Avobar: Londra'da Bir Avokado Cenneti
Eğer siz de bir avokado aşığıysanız, Londra’nın turistik merkezlerinden biri olan Covent Garden’da Henrietta Street’te bulunan Avobar’a gitmenizi öneririm. Menünün içecekler dahil büyük çoğunluğu avokado barındırıyor, bu nedenle avokado çılgınları için çok mutlu edici bir mekan. Yemek boyunca hayranlıkla diğer masalara gelen tabakları izlerken, içimden; “Burada günde kaç tane avokado yeniyordur?” diye hesaplamaya çalıştım. Bence binlerce avokado… Kahvaltıdan ana yemeğe, taco’dan bowl’lara çok fazla seçeceğiniz olduğu için Avobar‘a sayıca kalabalık gitmenizi öneririm ki farklı çeşitleri de tadabilin.
Son yıllarda başlayan avokado trendi tüm dünyayı sardı; artık gittiğimiz restoranların menülerinde mutlaka avokadolu bir seçenek bulabiliyoruz. Bunun nedenini sağlıklı yaşam ile birlikte sağlıklı beslenmeye olan eğilimin artmasına da bağlayabiliriz. Avobar, bunu birkaç basamak yukarı çıkararak menünün büyük bir çoğunluğunu avokadoya adamış ve avokadodan ilham alınan yaratıcı tabaklarını misafirlerine sunmaya başlamış. Başlangıçta pop-up store konseptiyle yola çıkılmış ama gösterilen ilgi ve edindikleri deneyimlerle Avobar’ın bir restoran olmasına karar verilmiş.

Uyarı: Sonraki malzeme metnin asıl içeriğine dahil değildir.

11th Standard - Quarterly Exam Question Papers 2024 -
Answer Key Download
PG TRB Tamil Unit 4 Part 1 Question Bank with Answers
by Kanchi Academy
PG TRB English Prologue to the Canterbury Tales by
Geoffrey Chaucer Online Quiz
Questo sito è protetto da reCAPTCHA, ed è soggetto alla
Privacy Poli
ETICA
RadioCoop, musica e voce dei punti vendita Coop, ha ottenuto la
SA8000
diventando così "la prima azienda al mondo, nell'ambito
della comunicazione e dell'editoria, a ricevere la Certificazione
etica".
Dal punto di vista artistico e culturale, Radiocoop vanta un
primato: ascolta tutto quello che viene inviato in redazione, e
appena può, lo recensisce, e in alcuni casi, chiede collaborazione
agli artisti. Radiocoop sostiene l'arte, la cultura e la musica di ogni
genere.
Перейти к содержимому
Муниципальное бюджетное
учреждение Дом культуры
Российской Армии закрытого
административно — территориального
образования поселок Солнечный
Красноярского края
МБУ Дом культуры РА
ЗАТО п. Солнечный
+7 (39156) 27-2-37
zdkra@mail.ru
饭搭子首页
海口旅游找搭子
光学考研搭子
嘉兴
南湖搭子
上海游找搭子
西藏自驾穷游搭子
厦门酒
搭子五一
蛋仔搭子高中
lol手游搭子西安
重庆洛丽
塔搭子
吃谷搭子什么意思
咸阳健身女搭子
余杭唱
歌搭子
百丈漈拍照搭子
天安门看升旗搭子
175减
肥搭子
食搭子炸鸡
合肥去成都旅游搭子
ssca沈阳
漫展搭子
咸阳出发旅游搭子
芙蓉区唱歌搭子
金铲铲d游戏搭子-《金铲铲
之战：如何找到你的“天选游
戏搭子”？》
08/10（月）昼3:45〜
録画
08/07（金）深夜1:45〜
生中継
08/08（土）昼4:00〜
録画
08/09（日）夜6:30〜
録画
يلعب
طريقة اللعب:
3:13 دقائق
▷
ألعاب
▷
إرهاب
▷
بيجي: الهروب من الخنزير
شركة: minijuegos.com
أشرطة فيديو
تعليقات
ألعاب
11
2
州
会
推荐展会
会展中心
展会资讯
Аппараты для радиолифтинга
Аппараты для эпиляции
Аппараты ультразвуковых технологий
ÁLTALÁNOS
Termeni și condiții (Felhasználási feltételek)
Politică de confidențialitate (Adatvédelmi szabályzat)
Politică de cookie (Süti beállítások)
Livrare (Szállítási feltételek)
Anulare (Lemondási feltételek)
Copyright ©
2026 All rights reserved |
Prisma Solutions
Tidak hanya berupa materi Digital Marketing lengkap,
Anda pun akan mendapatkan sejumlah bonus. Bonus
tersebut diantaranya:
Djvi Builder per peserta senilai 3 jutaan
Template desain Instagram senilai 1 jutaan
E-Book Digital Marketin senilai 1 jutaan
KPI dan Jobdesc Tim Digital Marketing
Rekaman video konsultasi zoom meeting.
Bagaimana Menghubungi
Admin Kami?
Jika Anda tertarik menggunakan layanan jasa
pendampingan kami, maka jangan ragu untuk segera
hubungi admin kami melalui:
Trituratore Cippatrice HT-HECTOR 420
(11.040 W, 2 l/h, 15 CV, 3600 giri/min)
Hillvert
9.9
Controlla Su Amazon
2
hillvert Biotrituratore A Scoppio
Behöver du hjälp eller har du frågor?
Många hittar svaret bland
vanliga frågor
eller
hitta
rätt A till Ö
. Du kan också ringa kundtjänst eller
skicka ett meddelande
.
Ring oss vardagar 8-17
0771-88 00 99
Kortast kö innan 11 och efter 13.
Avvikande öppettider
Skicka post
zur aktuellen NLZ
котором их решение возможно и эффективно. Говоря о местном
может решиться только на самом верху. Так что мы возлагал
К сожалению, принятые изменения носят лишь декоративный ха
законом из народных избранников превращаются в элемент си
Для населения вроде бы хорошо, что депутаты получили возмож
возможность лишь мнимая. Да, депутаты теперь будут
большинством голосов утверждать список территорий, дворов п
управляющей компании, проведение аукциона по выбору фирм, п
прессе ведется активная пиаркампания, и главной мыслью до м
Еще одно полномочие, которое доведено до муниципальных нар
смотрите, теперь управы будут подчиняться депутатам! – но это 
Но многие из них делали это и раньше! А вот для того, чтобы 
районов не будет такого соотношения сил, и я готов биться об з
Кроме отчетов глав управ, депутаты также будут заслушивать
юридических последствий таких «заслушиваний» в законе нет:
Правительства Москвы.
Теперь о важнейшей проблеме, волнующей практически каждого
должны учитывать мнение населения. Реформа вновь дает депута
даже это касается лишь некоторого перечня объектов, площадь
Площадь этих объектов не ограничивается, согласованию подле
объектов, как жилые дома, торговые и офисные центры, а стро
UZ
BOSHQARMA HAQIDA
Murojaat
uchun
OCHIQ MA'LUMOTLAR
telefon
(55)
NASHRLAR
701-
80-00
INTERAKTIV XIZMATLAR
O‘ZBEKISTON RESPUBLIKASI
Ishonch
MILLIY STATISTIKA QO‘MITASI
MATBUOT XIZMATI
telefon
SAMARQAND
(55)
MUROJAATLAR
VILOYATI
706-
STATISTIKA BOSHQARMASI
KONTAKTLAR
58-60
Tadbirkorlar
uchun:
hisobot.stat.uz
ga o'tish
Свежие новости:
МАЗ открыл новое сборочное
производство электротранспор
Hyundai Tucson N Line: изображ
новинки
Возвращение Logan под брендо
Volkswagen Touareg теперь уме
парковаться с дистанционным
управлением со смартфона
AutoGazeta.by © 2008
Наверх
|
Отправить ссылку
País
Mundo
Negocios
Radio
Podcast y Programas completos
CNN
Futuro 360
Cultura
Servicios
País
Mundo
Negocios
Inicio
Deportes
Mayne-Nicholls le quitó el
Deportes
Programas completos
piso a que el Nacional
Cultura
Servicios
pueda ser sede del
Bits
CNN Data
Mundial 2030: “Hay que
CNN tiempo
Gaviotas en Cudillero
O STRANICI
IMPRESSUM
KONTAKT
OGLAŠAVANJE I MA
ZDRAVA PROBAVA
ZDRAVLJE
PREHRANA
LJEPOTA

Avobar, avokadoları etik ve sürdürülebilir yollarla elde eden üreticilerle ve çiftçilerle çalıştıklarını gururla dile getiriyor ve bu durumu yıl boyunca sürdürmeye çalıştıklarını ekliyor. Etik, onlar için çok önemli diyebilirim.
Avobar menüsü, basit ama sıkıcı olmayan yemeklerin sağlıklı ve çeşitli olmasına dikkat edilerek özenle oluşturulmuş. Taco çeşitlerinin her damak zevkine uygun olduğunu söyleyebilirim; vegan, ıstakozlu, hellimli hatta trüflü taco seçenekleri bile mevcut. Son zamanların bir diğer yükselen yemek türü olan poke’ler ve her zamanın klasiği salatalar da yine deneyebileceğiniz lezzetler arasında. Menünün en büyük kısmıysa brunch tabaklarına ayrılmış durumda çünkü bence de avokadoya en çok yakışan iki şey ekmek ve yumurta. Bunların haricinde sosyal medyada sıkça gördüğümüz Avo Bun Burger da denenebilecek ilginç tabaklardan biri.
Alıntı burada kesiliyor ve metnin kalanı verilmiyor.